While there is little validation required to attest to meaningful use, providers who have attested are subject to random audits, sometimes before CMS cuts their next incentive check, sometimes after the fact. Keeping detailed documentation proving meaningful use is essential to passing the audits and keeping EHR incentive program funds. Many providers who have failed audits as of late 2014 have done so because of inadequate or nonexistent HIPAA risk assessments, which are required under meaningful use.

Those eligible for the Medicaid program must demonstrate meaningful use by 2016 in order to receive incentive payments. Many healthcare providers attested to stage 1 in its early years in order to receive the maximum incentives from Medicare, Medicaid or both; in 2015 and 2016, many of these providers are expected to drop out as stage 2 attestation becomes due, because of the difficulty in attesting. Those who have attested cite the "view, download and transmit" criteria as well as care-coordination criteria to be the most difficult with which to comply.

To help potential program dropouts stay in the program, CMS adjusted timelines for meaningful use. In a 2014 final rule, CMS extend Stage 2 through 2016 and delayed the start of Stage 3 until 2017. These proposed changes, CMS said, "would address concerns raised by stakeholders and will encourage the continued adoption of Certified EHR Technology."

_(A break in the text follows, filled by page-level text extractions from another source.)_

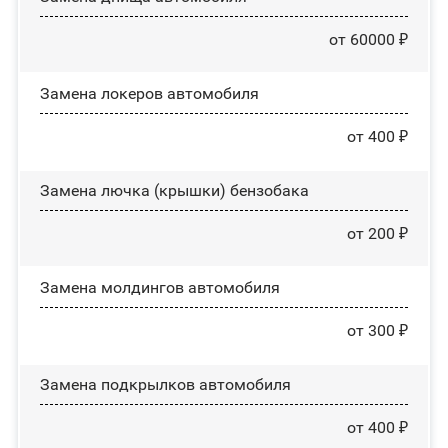
от 60000 ₽
Замена лoĸepoв автомобиля
от 400 ₽
Замена лючка (крышки) бензобака
от 200 ₽
Замена молдингов автомобиля
от 300 ₽
Замена пoдĸpылĸoв автомобиля
от 400 ₽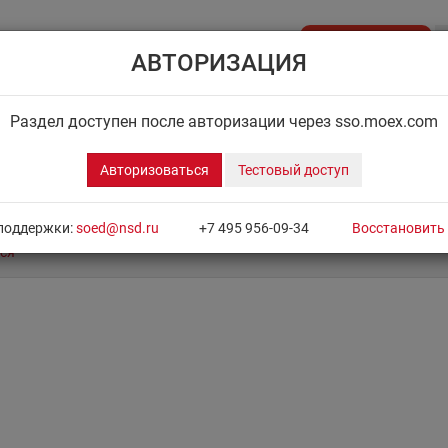
Стать клиентом
АВТОРИЗАЦИЯ
API NSD
ДИСК НРД
ЦЕНОВОЙ ЦЕНТР
НОВОСТН
Раздел доступен после авторизации через sso.moex.com
Авторизоваться
Тестовый доступ
поддержки:
soed@nsd.ru
+7 495 956-09-34
Восстановить
ся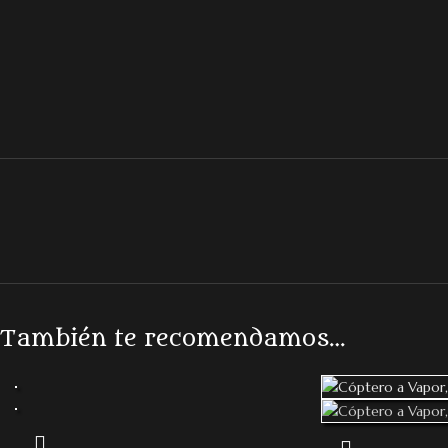
También te recomendamos…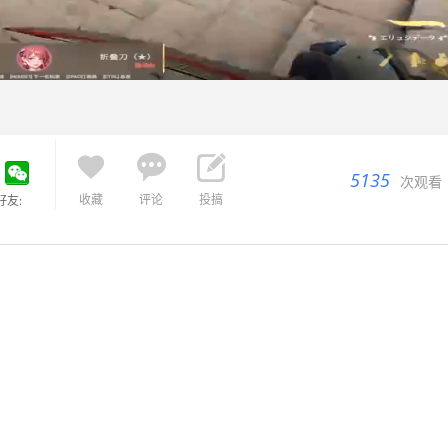



5135
次观看
收藏
评论
投搞
好友: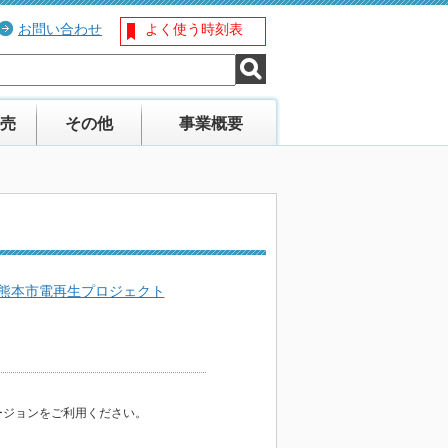
お問い合わせ
よく使う時刻表
売
その他
事業概要
熊本市電再生プロジェクト
バージョンをご利用ください。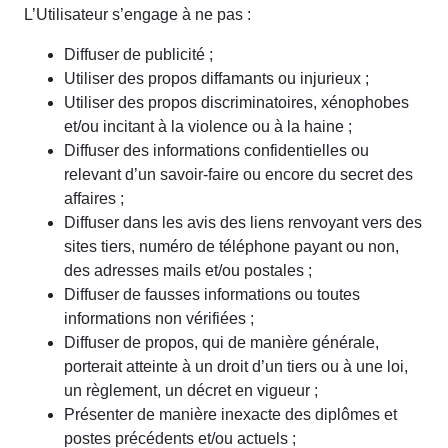
L’Utilisateur s’engage à ne pas :
Diffuser de publicité ;
Utiliser des propos diffamants ou injurieux ;
Utiliser des propos discriminatoires, xénophobes
et/ou incitant à la violence ou à la haine ;
Diffuser des informations confidentielles ou
relevant d’un savoir-faire ou encore du secret des
affaires ;
Diffuser dans les avis des liens renvoyant vers des
sites tiers, numéro de téléphone payant ou non,
des adresses mails et/ou postales ;
Diffuser de fausses informations ou toutes
informations non vérifiées ;
Diffuser de propos, qui de manière générale,
porterait atteinte à un droit d’un tiers ou à une loi,
un règlement, un décret en vigueur ;
Présenter de manière inexacte des diplômes et
postes précédents et/ou actuels ;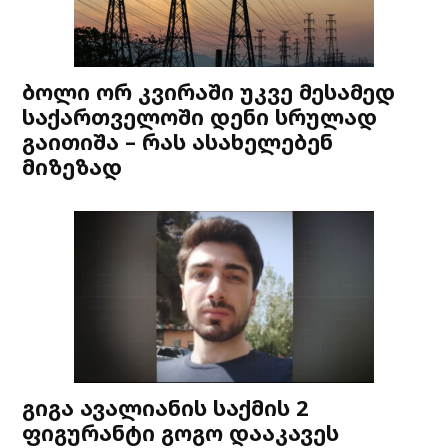
ბოლი ორ კვირაში უკვე მესამედ
საქართველოში დენი სრულად
გაითიშა – რას ასახელებენ
მიზეზად
გიგა ავალიანის საქმის 2
ფიგურანტი გოგო დააკავეს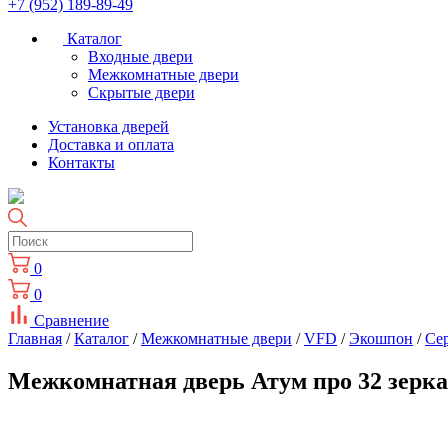
+7 (952) 189-89-49
Каталог
Входные двери
Межкомнатные двери
Скрытые двери
Установка дверей
Доставка и оплата
Контакты
0
0
Сравнение
Главная
/
Каталог
/
Межкомнатные двери
/
VFD
/
Экошпон
/
Се
Межкомнатная дверь Атум про 32 зе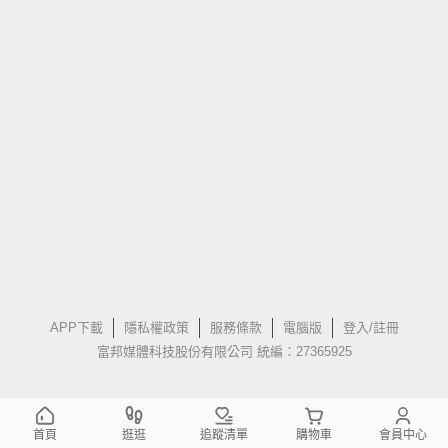
APP下載
隱私權政策
服務條款
電腦版
登入/註冊
富邦媒體科技股份有限公司 統編：27365925
首頁
逛逛
追蹤清單
購物車
會員中心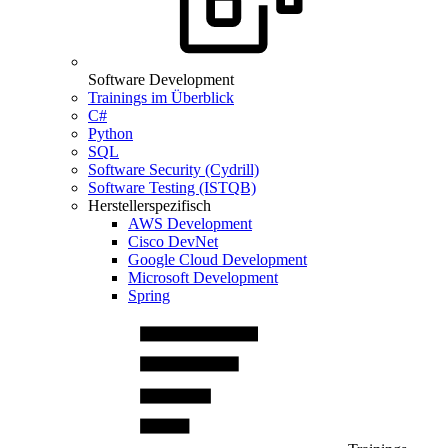
Software Development
Trainings im Überblick
C#
Python
SQL
Software Security (Cydrill)
Software Testing (ISTQB)
Herstellerspezifisch
AWS Development
Cisco DevNet
Google Cloud Development
Microsoft Development
Spring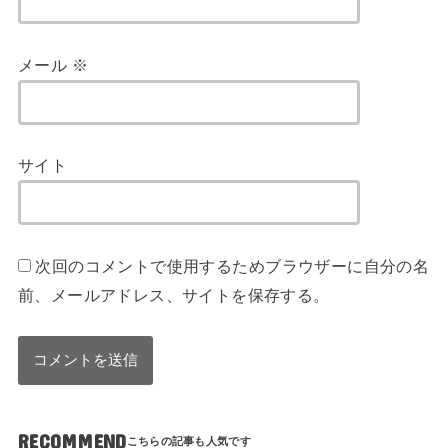
メール
※
サイト
次回のコメントで使用するためブラウザーに自分の名
前、メールアドレス、サイトを保存する。
RECOMMEND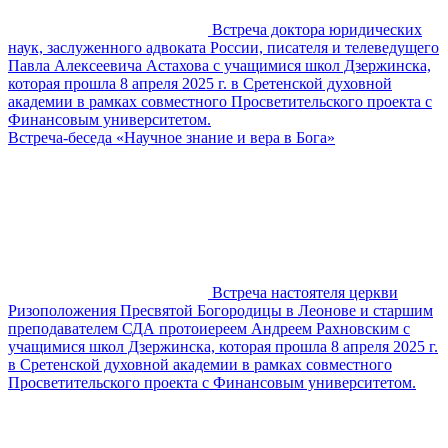
Встреча доктора юридических
наук, заслуженного адвоката России, писателя и телеведущего
Павла Алексеевича Астахова с учащимися школ Дзержинска,
которая прошла 8 апреля 2025 г. в Сретенской духовной
академии в рамках совместного Просветительского проекта с
Финансовым университетом.
Встреча-беседа «Научное знание и вера в Бога»
Встреча настоятеля церкви
Ризоположения Пресвятой Богородицы в Леонове и старшим
преподавателем СДА протоиереем Андреем Рахновским с
учащимися школ Дзержинска, которая прошла 8 апреля 2025 г.
в Сретенской духовной академии в рамках совместного
Просветительского проекта с Финансовым университетом.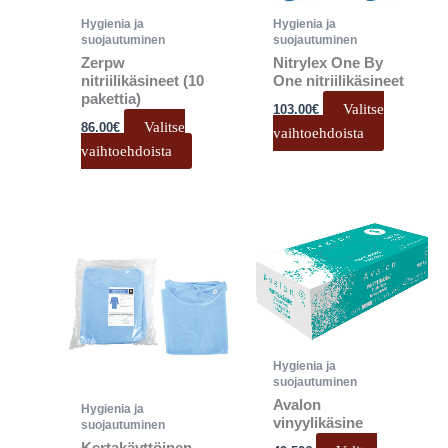
valinnat
valinnat
Hygienia ja
Hygienia ja
tuotteen
tuotteen
suojautuminen
suojautuminen
sivulla.
sivulla.
Zerpw
Nitrylex One By
nitriilikäsineet (10
One nitriilikäsineet
pakettia)
Valitse
103.00
€
Valitse
86.00
€
vaihtoehdoista
vaihtoehdoista
Hintaluokka:
Tällä
Tällä
129.90€
tuotteella
tuotteell
-
132.90€
on
on
useampi
useampi
muunnelma.
muunnel
Voit
Voit
Hygienia ja
tehdä
tehdä
suojautuminen
valinnat
valinnat
Avalon
Hygienia ja
tuotteen
tuotteen
vinyylikäsine
suojautuminen
sivulla.
sivulla.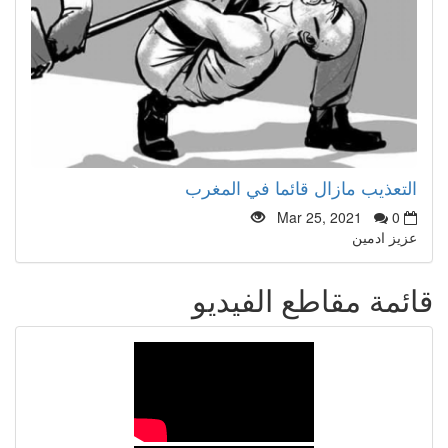
التعذيب مازال قائما في المغرب
Mar 25, 2021
0
عزيز ادمين
قائمة مقاطع الفيديو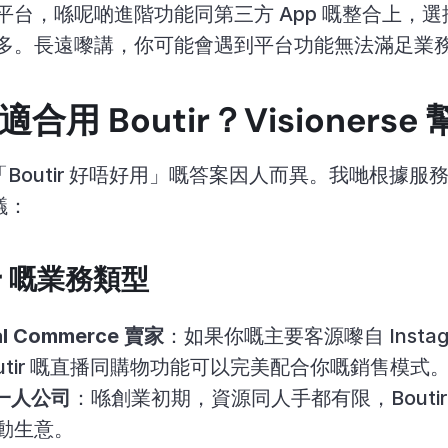
台，喺呢啲進階功能同第三方 App 嘅整合上，選擇會比
e 少得多。長遠嚟講，你可能會遇到平台功能無法滿足
用 Boutir？Visionerse
Boutir 好唔好用」嘅答案因人而異。我哋根據服
議：
ir 嘅業務類型
ial Commerce 賣家
：如果你嘅主要客源嚟自 Instagr
Boutir 嘅直播同購物功能可以完美配合你嘅銷售模式
/ 一人公司
：喺創業初期，資源同人手都有限，Bouti
動生意。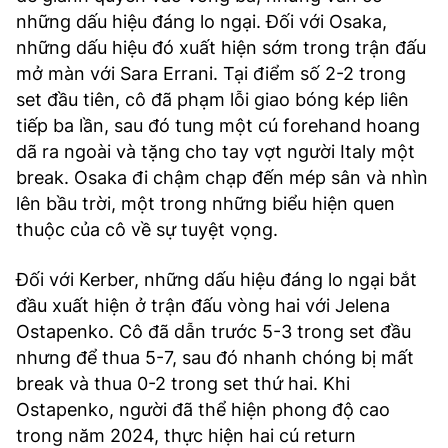
những dấu hiệu đáng lo ngại. Đối với Osaka,
những dấu hiệu đó xuất hiện sớm trong trận đấu
mở màn với Sara Errani. Tại điểm số 2-2 trong
set đầu tiên, cô đã phạm lỗi giao bóng kép liên
tiếp ba lần, sau đó tung một cú forehand hoang
dã ra ngoài và tặng cho tay vợt người Italy một
break. Osaka đi chậm chạp đến mép sân và nhìn
lên bầu trời, một trong những biểu hiện quen
thuộc của cô về sự tuyệt vọng.
Đối với Kerber, những dấu hiệu đáng lo ngại bắt
đầu xuất hiện ở trận đấu vòng hai với Jelena
Ostapenko. Cô đã dẫn trước 5-3 trong set đầu
nhưng để thua 5-7, sau đó nhanh chóng bị mất
break và thua 0-2 trong set thứ hai. Khi
Ostapenko, người đã thể hiện phong độ cao
trong năm 2024, thực hiện hai cú return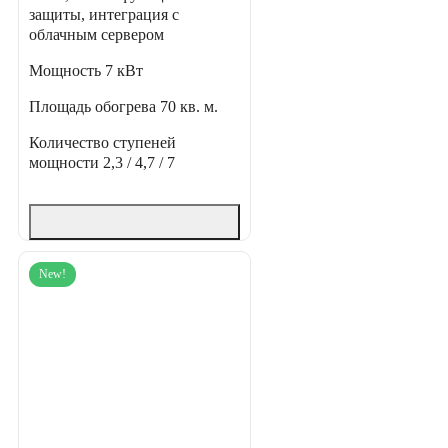
защиты, интеграция с
облачным сервером
Мощность
7 кВт
Площадь обогрева
70 кв. м.
Количество ступеней
мощности
2,3 / 4,7 / 7
New!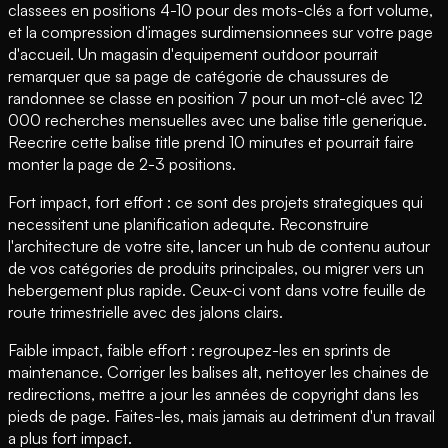
classees en positions 4-10 pour des mots-clés a fort volume,
et la compression d'images surdimensionnees sur votre page
d'accueil. Un magasin d'equipement outdoor pourrait
remarquer que sa page de catégorie de chaussures de
randonnee se classe en position 7 pour un mot-clé avec 12
000 recherches mensuelles avec une balise title generique.
Reecrire cette balise title prend 10 minutes et pourrait faire
monter la page de 2-3 positions.
Fort impact, fort effort : ce sont des projets strategiques qui
necessitent une planification adequte. Reconstruire
l'architecture de votre site, lancer un hub de contenu autour
de vos catégories de produits principales, ou migrer vers un
hebergement plus rapide. Ceux-ci vont dans votre feuille de
route trimestrielle avec des jalons clairs.
Faible impact, faible effort : regroupez-les en sprints de
maintenance. Corriger les balises alt, nettoyer les chaines de
redirections, mettre a jour les années de copyright dans les
pieds de page. Faites-les, mais jamais au detriment d'un travail
a plus fort impact.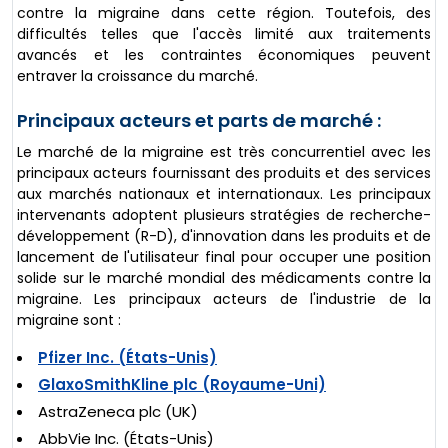
contre la migraine dans cette région. Toutefois, des
difficultés telles que l'accès limité aux traitements
avancés et les contraintes économiques peuvent
entraver la croissance du marché.
Principaux acteurs et parts de marché :
Le marché de la migraine est très concurrentiel avec les
principaux acteurs fournissant des produits et des services
aux marchés nationaux et internationaux. Les principaux
intervenants adoptent plusieurs stratégies de recherche-
développement (R-D), d'innovation dans les produits et de
lancement de l'utilisateur final pour occuper une position
solide sur le marché mondial des médicaments contre la
migraine. Les principaux acteurs de l'industrie de la
migraine sont :
Pfizer Inc. (États-Unis)
GlaxoSmithKline plc (Royaume-Uni)
AstraZeneca plc (UK)
AbbVie Inc. (États-Unis)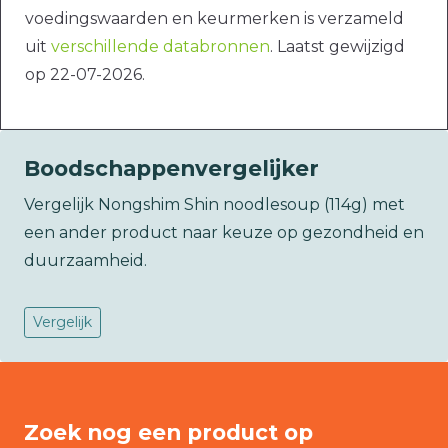
voedingswaarden en keurmerken is verzameld
uit
verschillende databronnen
. Laatst gewijzigd
op 22-07-2026.
Boodschappenvergelijker
Vergelijk Nongshim Shin noodlesoup (114g) met
een ander product naar keuze op gezondheid en
duurzaamheid.
Vergelijk
Zoek nog een product op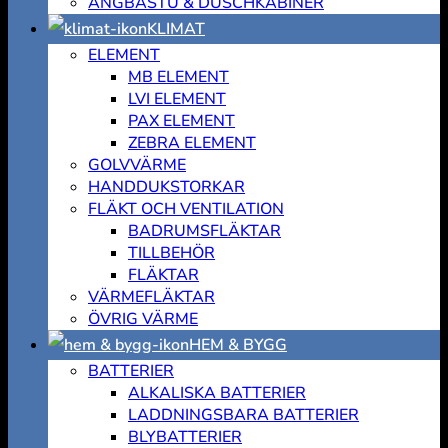
ÅNGBASTU & DUSCHKABINER
KLIMAT
ELEMENT
MB ELEMENT
LVI ELEMENT
PAX ELEMENT
ZEBRA ELEMENT
GOLVVÄRME
HANDDUKSTORKAR
FLÄKT OCH VENTILATION
BADRUMSFLÄKTAR
TILLBEHÖR
FLÄKTAR
VÄRMEFLÄKTAR
ÖVRIG VÄRME
HEM & BYGG
BATTERIER
ALKALISKA BATTERIER
LADDNINGSBARA BATTERIER
BLYBATTERIER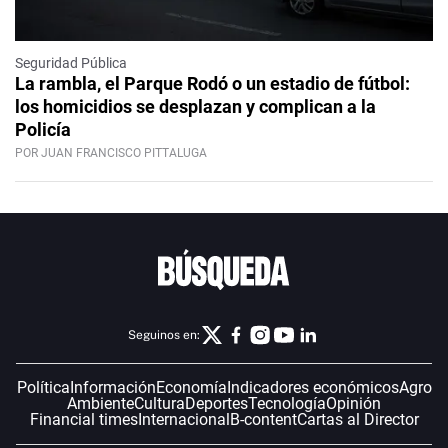
Seguridad Pública
La rambla, el Parque Rodó o un estadio de fútbol:
los homicidios se desplazan y complican a la
Policía
POR JUAN FRANCISCO PITTALUGA
Seguinos en:
Política
Información
Economía
Indicadores económicos
Agro
Ambiente
Cultura
Deportes
Tecnología
Opinión
Financial times
Internacional
B-content
Cartas al Director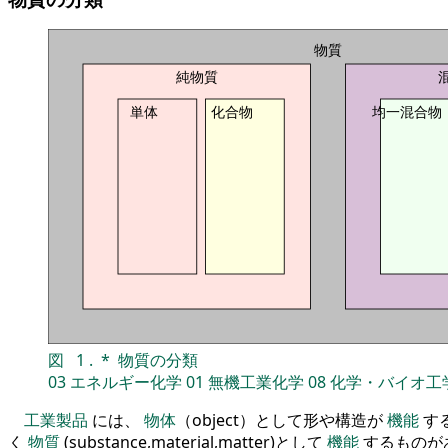
物質
純物質
単体
化合物
均一混合物
図
1
.
*
物質の分類
03
エネルギー化学
01
無機工業化学
08
化学・バイオ工
工業製品
には、
物体
（object）として形や構造が
機能
す
く
物質
(substance,material,matter)として
機能
するものが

Further changes may be legislated by Congress if bills up for consideration become law. For example, beginning in 2015, all eligible hospitals and professionals on the Medicare EHR Incentive Program side must use CEHRT based on 2014 standards. And, to attest to stage 2 and avoid future penalties, they must attest for the full calendar 2015. The Flex-IT bill before Congress, advocated by many healthcare providers, proposes reducing that to 90 days, pegged to any calendar quarter.